* INFORMATION PROVIDED *
★ ★ ★
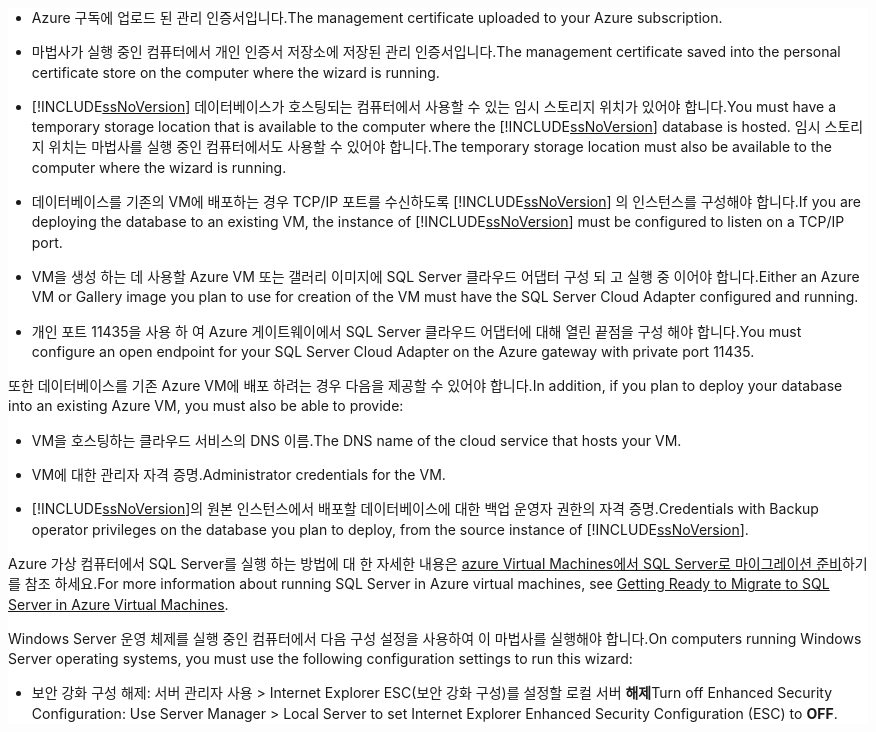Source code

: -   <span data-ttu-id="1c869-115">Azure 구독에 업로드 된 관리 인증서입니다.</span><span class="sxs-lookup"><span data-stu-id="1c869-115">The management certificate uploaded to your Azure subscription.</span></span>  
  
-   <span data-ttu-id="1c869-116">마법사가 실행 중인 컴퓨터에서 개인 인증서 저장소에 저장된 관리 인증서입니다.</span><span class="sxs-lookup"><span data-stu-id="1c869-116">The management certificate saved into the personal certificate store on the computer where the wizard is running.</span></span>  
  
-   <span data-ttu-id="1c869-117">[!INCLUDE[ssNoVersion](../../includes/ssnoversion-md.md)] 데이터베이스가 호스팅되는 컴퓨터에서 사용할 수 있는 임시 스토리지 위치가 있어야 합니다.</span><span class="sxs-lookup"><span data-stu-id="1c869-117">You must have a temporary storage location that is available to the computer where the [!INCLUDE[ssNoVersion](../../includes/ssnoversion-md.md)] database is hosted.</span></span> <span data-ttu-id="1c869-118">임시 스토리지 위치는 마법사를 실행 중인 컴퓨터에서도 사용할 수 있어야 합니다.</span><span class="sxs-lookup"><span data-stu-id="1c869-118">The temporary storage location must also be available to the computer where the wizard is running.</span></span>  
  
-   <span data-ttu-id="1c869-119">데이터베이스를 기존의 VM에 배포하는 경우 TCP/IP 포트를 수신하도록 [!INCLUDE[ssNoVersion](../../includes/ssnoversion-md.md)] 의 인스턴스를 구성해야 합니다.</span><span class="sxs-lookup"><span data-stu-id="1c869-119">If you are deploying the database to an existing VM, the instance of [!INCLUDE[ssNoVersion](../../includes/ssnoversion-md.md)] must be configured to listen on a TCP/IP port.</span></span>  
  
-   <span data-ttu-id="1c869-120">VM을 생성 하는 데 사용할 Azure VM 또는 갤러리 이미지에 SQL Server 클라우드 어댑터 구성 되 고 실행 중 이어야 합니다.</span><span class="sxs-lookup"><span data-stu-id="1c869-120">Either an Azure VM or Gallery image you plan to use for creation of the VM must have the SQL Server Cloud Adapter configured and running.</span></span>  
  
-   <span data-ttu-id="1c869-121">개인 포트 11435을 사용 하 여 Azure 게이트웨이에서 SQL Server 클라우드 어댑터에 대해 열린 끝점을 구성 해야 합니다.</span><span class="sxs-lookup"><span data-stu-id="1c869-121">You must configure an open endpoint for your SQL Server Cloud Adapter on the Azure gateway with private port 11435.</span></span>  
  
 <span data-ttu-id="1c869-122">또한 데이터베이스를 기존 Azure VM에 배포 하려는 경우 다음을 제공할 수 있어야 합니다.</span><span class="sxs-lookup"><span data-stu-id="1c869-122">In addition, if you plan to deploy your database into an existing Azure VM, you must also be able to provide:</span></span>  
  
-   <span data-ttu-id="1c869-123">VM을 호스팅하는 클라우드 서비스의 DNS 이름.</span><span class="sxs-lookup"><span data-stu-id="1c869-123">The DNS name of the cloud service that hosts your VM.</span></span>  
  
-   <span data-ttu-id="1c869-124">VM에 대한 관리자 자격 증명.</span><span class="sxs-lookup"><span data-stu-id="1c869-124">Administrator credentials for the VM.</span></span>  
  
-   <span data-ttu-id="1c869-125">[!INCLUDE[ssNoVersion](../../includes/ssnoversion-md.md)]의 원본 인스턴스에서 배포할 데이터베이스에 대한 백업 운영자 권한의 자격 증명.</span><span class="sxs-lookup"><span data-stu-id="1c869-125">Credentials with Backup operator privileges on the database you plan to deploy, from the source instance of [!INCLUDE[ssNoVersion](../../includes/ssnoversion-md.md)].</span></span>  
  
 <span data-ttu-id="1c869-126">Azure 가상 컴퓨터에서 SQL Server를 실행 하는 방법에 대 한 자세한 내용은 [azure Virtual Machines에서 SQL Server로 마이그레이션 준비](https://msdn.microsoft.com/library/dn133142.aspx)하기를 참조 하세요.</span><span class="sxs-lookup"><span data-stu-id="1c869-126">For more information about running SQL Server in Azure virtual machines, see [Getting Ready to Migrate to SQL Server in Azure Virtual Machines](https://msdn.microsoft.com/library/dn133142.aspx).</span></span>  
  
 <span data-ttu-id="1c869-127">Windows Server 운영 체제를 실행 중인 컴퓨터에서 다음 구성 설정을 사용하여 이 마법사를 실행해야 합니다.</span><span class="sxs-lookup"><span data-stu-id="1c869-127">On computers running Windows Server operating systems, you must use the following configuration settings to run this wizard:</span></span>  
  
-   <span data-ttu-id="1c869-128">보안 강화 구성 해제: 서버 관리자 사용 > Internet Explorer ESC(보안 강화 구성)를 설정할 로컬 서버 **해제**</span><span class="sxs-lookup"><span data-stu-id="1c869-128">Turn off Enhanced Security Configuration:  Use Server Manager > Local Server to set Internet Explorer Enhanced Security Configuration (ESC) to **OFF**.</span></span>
★ ★ ★
Within the lines above, find those holding the word "management" and copy them.

: -   <span data-ttu-id="1c869-115">Azure 구독에 업로드 된 관리 인증서입니다.</span><span class="sxs-lookup"><span data-stu-id="1c869-115">The management certificate uploaded to your Azure subscription.</span></span>  
-   <span data-ttu-id="1c869-116">마법사가 실행 중인 컴퓨터에서 개인 인증서 저장소에 저장된 관리 인증서입니다.</span><span class="sxs-lookup"><span data-stu-id="1c869-116">The management certificate saved into the personal certificate store on the computer where the wizard is running.</span></span>  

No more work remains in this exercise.